Daniel Bondeson, Ostlund’s friend, committed suicide after the poisonings, leaving a note that implicated him.

Doctors don’t know what’s ahead for the poisoning victims because never before have so many people ingested so much arsenic and survived. The case remains under investigation by state police.

“I don’t know if we’ll make an arrest,” said state police Lt. Dennis Appleton, who oversees the homicide investigation. “We don’t know and may never know the true motive for this event. To this day I don’t think the victims can rationalize why this happened.”

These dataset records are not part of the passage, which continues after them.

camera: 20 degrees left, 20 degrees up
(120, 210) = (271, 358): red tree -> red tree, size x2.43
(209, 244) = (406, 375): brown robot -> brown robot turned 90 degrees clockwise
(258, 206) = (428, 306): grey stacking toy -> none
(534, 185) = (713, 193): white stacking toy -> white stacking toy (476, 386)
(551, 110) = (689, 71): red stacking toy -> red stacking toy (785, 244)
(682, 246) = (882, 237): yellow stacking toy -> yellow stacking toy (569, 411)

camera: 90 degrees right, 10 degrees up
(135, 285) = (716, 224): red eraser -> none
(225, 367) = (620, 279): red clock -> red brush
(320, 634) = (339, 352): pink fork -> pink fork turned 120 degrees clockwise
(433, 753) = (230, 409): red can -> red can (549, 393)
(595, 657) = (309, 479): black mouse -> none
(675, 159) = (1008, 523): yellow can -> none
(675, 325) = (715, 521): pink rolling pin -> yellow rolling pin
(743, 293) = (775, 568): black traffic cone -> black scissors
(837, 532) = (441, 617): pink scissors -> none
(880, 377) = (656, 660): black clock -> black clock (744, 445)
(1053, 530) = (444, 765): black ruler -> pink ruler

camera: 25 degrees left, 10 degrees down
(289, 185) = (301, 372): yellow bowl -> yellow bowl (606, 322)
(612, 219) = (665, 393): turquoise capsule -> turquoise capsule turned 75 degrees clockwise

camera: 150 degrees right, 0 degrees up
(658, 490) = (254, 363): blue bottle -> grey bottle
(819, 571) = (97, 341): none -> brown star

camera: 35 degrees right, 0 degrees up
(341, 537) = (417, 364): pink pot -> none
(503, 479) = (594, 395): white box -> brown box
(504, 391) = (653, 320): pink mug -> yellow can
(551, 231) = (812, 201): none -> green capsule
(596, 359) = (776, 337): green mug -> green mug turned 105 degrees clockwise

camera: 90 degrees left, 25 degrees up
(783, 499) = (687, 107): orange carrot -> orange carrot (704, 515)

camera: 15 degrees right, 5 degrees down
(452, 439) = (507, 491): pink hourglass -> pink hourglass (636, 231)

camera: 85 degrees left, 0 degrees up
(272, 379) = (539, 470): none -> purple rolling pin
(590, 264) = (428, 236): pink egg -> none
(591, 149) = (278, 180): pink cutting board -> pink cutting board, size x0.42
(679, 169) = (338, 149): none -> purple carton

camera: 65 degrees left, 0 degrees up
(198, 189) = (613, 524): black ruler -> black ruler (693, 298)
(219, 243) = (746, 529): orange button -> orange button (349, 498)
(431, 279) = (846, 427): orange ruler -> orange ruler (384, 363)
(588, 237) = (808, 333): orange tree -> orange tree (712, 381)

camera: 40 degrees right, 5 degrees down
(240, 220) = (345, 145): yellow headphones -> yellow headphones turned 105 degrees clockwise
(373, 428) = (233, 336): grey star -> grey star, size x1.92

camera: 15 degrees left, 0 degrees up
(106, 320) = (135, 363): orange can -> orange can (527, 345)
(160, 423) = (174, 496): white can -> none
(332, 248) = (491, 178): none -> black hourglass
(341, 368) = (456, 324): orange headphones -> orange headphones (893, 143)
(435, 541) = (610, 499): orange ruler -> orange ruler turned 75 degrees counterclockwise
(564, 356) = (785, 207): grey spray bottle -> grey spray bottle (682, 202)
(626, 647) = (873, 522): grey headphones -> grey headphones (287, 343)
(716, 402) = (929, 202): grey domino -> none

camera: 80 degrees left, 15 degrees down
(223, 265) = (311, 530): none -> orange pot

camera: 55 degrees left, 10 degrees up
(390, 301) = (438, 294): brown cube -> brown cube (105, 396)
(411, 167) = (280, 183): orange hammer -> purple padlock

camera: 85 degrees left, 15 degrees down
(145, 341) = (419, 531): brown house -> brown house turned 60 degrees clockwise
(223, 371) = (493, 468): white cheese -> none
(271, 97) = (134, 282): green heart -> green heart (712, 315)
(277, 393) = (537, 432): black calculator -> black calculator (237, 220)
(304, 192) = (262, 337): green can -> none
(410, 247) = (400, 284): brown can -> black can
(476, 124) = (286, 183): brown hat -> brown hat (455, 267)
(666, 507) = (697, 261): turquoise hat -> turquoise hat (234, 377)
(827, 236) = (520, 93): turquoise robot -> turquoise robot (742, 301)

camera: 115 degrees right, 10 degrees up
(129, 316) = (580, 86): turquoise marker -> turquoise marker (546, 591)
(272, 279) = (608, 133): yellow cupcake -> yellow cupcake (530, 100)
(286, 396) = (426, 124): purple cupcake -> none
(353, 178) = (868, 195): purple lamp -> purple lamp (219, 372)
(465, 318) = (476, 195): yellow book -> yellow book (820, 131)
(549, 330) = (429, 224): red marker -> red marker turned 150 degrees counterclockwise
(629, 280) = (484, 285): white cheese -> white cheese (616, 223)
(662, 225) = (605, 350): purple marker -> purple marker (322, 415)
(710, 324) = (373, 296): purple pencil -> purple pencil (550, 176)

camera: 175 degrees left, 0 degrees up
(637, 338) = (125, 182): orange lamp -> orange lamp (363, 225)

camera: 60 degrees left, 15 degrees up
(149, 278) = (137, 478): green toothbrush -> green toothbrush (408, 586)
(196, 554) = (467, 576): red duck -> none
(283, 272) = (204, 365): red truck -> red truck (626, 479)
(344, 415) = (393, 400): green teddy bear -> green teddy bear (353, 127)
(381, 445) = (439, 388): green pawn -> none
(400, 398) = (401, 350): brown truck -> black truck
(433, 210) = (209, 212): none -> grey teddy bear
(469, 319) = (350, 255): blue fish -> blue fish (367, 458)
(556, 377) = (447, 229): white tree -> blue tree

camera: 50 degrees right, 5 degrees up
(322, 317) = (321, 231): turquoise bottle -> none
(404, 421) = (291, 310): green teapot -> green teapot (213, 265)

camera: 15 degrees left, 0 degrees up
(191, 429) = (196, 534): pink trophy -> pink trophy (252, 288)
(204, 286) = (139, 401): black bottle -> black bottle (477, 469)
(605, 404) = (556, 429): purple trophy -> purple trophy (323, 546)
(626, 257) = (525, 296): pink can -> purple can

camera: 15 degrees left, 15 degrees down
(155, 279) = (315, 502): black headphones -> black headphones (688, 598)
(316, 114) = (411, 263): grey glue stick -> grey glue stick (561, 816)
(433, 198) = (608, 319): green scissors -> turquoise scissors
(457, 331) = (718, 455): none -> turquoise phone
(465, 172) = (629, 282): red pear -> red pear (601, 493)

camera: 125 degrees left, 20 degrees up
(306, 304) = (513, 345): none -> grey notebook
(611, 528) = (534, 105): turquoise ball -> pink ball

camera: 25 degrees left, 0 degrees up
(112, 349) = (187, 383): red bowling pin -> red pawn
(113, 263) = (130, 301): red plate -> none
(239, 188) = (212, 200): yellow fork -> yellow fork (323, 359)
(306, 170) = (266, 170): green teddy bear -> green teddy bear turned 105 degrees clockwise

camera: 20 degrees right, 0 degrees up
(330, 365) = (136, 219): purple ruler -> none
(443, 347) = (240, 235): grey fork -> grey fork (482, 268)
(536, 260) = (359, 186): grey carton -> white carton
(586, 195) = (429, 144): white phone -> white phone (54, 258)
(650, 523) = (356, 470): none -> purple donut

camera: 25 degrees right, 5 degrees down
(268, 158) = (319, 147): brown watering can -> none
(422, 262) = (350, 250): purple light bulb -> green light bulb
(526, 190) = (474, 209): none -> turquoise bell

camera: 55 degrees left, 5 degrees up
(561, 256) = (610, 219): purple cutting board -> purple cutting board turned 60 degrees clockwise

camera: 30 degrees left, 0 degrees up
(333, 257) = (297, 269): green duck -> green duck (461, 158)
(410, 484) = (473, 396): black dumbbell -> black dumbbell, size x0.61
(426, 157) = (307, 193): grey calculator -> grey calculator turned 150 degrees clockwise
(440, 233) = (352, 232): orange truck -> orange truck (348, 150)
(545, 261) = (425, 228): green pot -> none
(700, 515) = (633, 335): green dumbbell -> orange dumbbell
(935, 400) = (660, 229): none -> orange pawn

Dale Anderson, who was among those most seriously hurt by the poisoning, said finding out for sure who was involved in the case “would put a lot of people’s minds to rest.”

“I’d know who I could get mad at,” said Anderson.

Both he and Ostlund said the experience deepened their faith. Despite their misfortune, they believe that God and the prayers of well-wishers around the world led them to survive.